Irina runs through a common story of people with rare conditions – they go from one doctor to another, one diagnosis to the other. These tend to be ordinary, because even doctors aren’t normally looking for freak illnesses, the one in a million kind. Sooner or later, people turn to the internet in their despair.
Normally, lengthy posts about strange symptoms on some family messaging board would fly under the radar of medical professionals - but to the never-sleeping eye of an A.I., they stand out.
“Sometimes, something which is described by a person with no knowledge of medicine can be a sign of a very specific clinical symptom,” Irina explains.
Semantic Hub translates that information from “ordinary human language” into clinical language, and then packages that information so that pharmaceutical researchers can see how many potential patients exist in a country, and which medical centres they could reach out to. Semantic Hub also helps patients to find doctors with knowledge on rare diseases.
The data is not just useful for finding specific markets for orphan drugs. It also helps collect patient stories.
“Until recently, patients were treated as objects of care – they had no voice. There was a perception that they understood nothing. Nowadays, they are decision-makers – the voice of the patient is becoming more important.”
People with severe diseases know more about their illness than doctors do. “People become experts, ” Irina says. “They know their disease better than an ordinary doctor, you could say.”
“What is the success criteria for treatment in a patient who will die?”
Rich narratives, contained in online forums, hold a lot of information – not just about symptoms, but extra-medical details, for example about quality of life.
“What is the success criteria for treatment in a patient who will die?” Irina asks me. It’s a tough question, and one that knocks the wind out of you a bit.
There are still, unfortunately, diseases out there that win out in the end whatever drugs you throw at it.

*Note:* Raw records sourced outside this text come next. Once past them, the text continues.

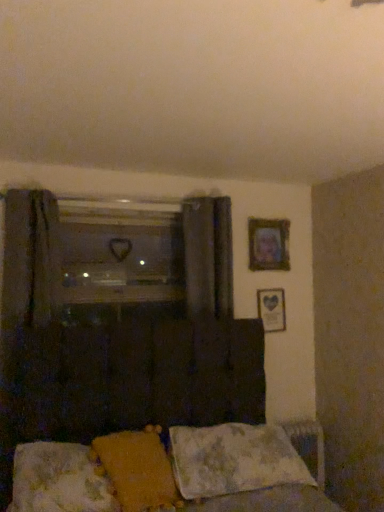
Question: Does wooden framed picture at upper right, which appears as the 1th picture frame when ordered from the bottom, have a lesser height compared to yellow fabric pillow at lower center, marked as the 2th pillow in a right-to-left arrangement?

Choices:
 (A) no
 (B) yes

Answer: (A)

Question: Does wooden framed picture at upper right, which appears as the 1th picture frame when ordered from the bottom, lie behind yellow fabric pillow at lower center, placed as the second pillow when sorted from left to right?

Choices:
 (A) no
 (B) yes

Answer: (B)

Question: Would you consider wooden framed picture at upper right, which ranks as the 2th picture frame in top-to-bottom order, to be distant from yellow fabric pillow at lower center, marked as the 2th pillow in a right-to-left arrangement?

Choices:
 (A) yes
 (B) no

Answer: (A)

Question: From the image's perspective, is wooden framed picture at upper right, which appears as the 1th picture frame when ordered from the bottom, over yellow fabric pillow at lower center, placed as the second pillow when sorted from left to right?

Choices:
 (A) no
 (B) yes

Answer: (B)

Question: Is wooden framed picture at upper right, which ranks as the 2th picture frame in top-to-bottom order, facing away from yellow fabric pillow at lower center, marked as the 2th pillow in a right-to-left arrangement?

Choices:
 (A) no
 (B) yes

Answer: (A)

Question: Is transparent glass window at center taller or shorter than wooden framed picture at upper right, which ranks as the 2th picture frame in top-to-bottom order?

Choices:
 (A) tall
 (B) short

Answer: (A)

Question: From a real-world perspective, is transparent glass window at center positioned above or below wooden framed picture at upper right, which appears as the 1th picture frame when ordered from the bottom?

Choices:
 (A) above
 (B) below

Answer: (A)

Question: Relative to wooden framed picture at upper right, which ranks as the 2th picture frame in top-to-bottom order, is transparent glass window at center in front or behind?

Choices:
 (A) behind
 (B) front

Answer: (B)

Question: From the image's perspective, is transparent glass window at center above or below wooden framed picture at upper right, which appears as the 1th picture frame when ordered from the bottom?

Choices:
 (A) below
 (B) above

Answer: (B)

Question: Choose the correct answer: Is transparent glass window at center inside fluffy white pillow at lower center, which ranks as the 3th pillow in right-to-left order, or outside it?

Choices:
 (A) inside
 (B) outside

Answer: (B)

Question: Based on their sizes in the image, would you say transparent glass window at center is bigger or smaller than fluffy white pillow at lower center, which ranks as the 3th pillow in right-to-left order?

Choices:
 (A) big
 (B) small

Answer: (B)

Question: From the image's perspective, is transparent glass window at center above or below fluffy white pillow at lower center, which ranks as the 3th pillow in right-to-left order?

Choices:
 (A) below
 (B) above

Answer: (B)

Question: Considering their positions, is transparent glass window at center located in front of or behind fluffy white pillow at lower center, which ranks as the 1th pillow in left-to-right order?

Choices:
 (A) front
 (B) behind

Answer: (B)

Question: In the image, is fluffy fabric bed at lower center positioned in front of or behind wooden picture frame at upper right, which is counted as the second picture frame, starting from the bottom?

Choices:
 (A) behind
 (B) front

Answer: (B)

Question: Is fluffy fabric bed at lower center inside the boundaries of wooden picture frame at upper right, which is counted as the second picture frame, starting from the bottom, or outside?

Choices:
 (A) outside
 (B) inside

Answer: (A)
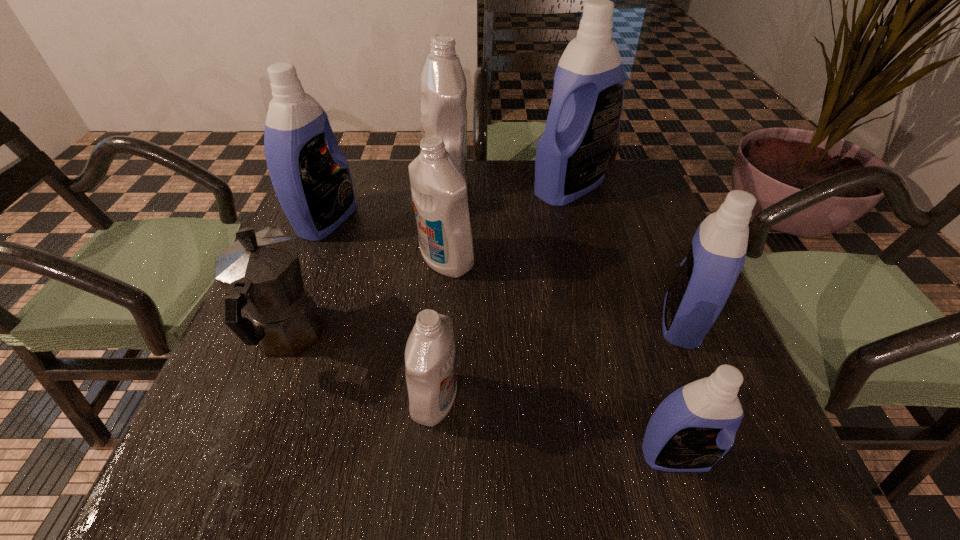
At what (x,y) coordinates should I click in order to perform the action: click on the biggest blue detergent. Please return your answer as a coordinate pair (x, y). Looking at the image, I should click on (572, 155).

Find the location of a particular element. the tallest object is located at coordinates (572, 155).

The height and width of the screenshot is (540, 960). In order to click on the farthest white detergent in this screenshot , I will do `click(443, 84)`.

You are a GUI agent. You are given a task and a screenshot of the screen. Output one action in this format:
    pyautogui.click(x=<x>, y=<y>)
    Task: Click on the leftmost detergent
    
    Given the screenshot: What is the action you would take?
    pyautogui.click(x=313, y=184)

Locate an element on the screen. This screenshot has width=960, height=540. the leftmost blue detergent is located at coordinates (313, 184).

The width and height of the screenshot is (960, 540). In order to click on the second nearest white detergent in this screenshot , I will do `click(439, 191)`.

Locate an element on the screen. This screenshot has height=540, width=960. the third nearest detergent is located at coordinates (705, 278).

In order to click on the second nearest blue detergent in this screenshot , I will do `click(705, 278)`.

I want to click on coffeepot, so click(x=260, y=272).

You are a GUI agent. You are given a task and a screenshot of the screen. Output one action in this format:
    pyautogui.click(x=<x>, y=<y>)
    Task: Click on the nearest white detergent
    This screenshot has width=960, height=540.
    Given the screenshot: What is the action you would take?
    pyautogui.click(x=430, y=360)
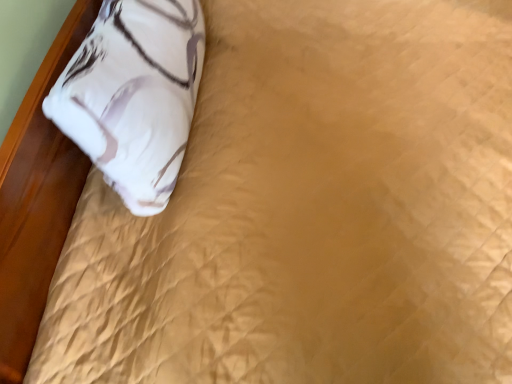
What do you see at coordinates (134, 95) in the screenshot? This screenshot has width=512, height=384. I see `white printed pillow at upper left` at bounding box center [134, 95].

Where is `white printed pillow at upper left`? The image size is (512, 384). white printed pillow at upper left is located at coordinates (134, 95).

The width and height of the screenshot is (512, 384). What are the coordinates of `white printed pillow at upper left` in the screenshot? It's located at (134, 95).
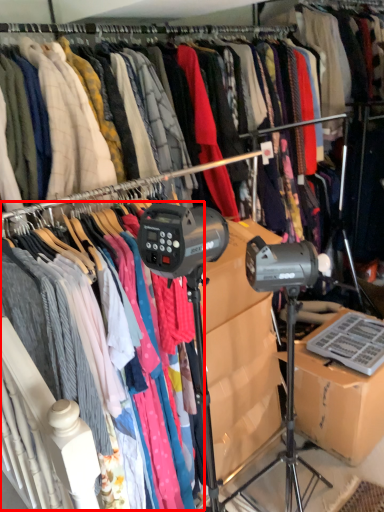
Question: Where is clothing (annotated by the red box) located in relation to cardboard box in the image?

Choices:
 (A) left
 (B) right

Answer: (A)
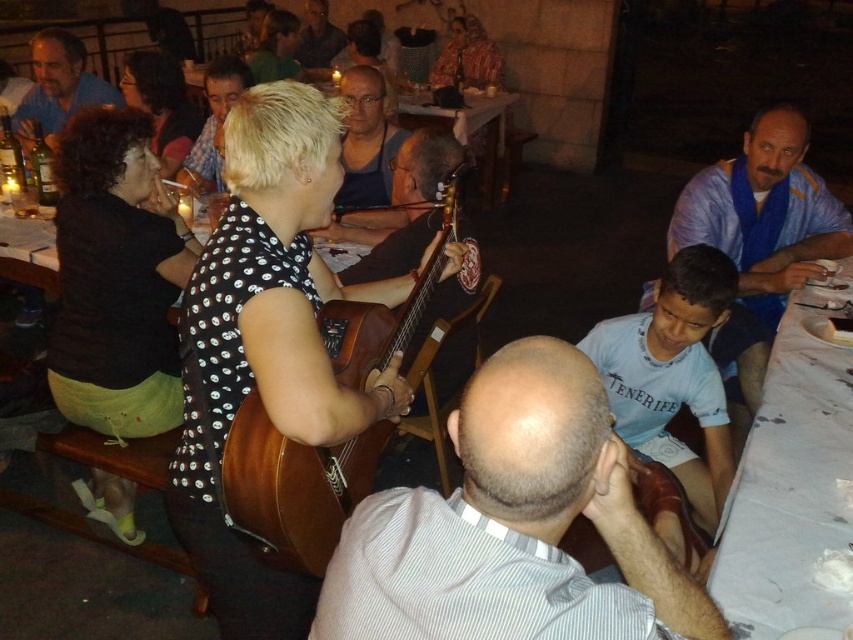
Looking at this image, you are a photographer at the event and want to capture a photo of the woman playing the acoustic guitar and the light blue cotton shirt at lower right in the same frame. The camera you are using has a maximum focus range of 6 feet. Can you take the photo without moving either subject?

The distance between the woman playing the acoustic guitar and the light blue cotton shirt at lower right is 6.35 feet. Since the camera can only focus within 6 feet, the subjects are slightly too far apart for the photo to be in focus without moving them.

In the scene of the lively outdoor gathering, you notice a woman playing an acoustic guitar. She is wearing a black dress with white polka dots and has short blonde hair. There is also a striped shirt visible. Based on the spatial arrangement, can you determine whether the striped shirt at center is positioned to the left or right of the blonde hair at center?

The striped shirt at center is to the right of the blonde hair at center.

You are standing in the crowd watching the performance. There are two points marked in the image. One is at coordinates point (422, 320) and the other is at point (639, 337). Which point is closer to you?

Point (422, 320) is closer to you because it is further to the camera than point (639, 337).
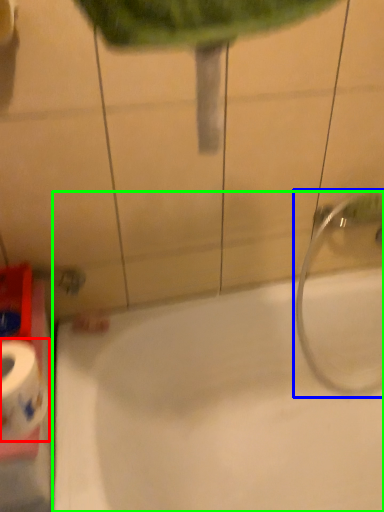
Question: Estimate the real-world distances between objects in this image. Which object is closer to toilet paper (highlighted by a red box), plumbing fixture (highlighted by a blue box) or bathtub (highlighted by a green box)?

Choices:
 (A) plumbing fixture
 (B) bathtub

Answer: (B)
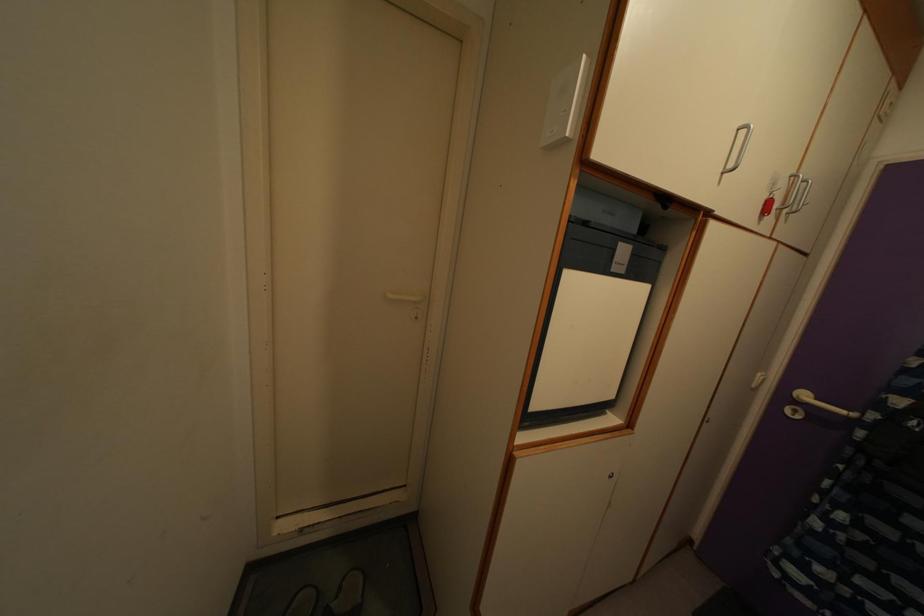
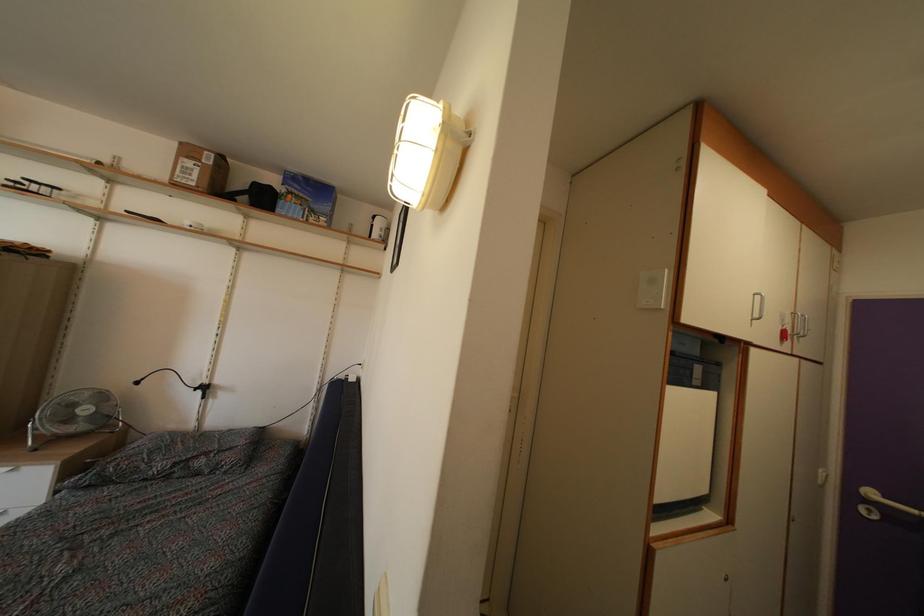
Which direction would the cameraman need to move to produce the second image?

Horrific as it may sound – sometimes you have to know what is the definition of the best possible life for someone who doesn’t have a lot of it left.
The answer to that is not always evident - and patient stories are a unique source of information for such knowledge.
Aside from building a successful startup, both Vladimir and Irina are still active academics.
“In science, you can sometimes be alone – but in business, you are always part of a community,”
I ask them which is easier – getting a PhD, or building a startup? The latter, for Irina, has a lot more responsibility – for the team but also the clients. “In science, you can sometimes be alone – but in business, you are always part of a community,” Vladimir says.
But fundamentally, science and business are quite similar, Irina says. “You go in some unknown direction and you never know what’s going to happen.” She adds that in both cases, you have to create some value in the end. “Otherwise it’s bad science – or bad business.”
There’s another thing science and startups share: “you should be really dedicated. And you should be a little bit crazy - otherwise you better not start!”
I think we can all wholeheartedly agree with that.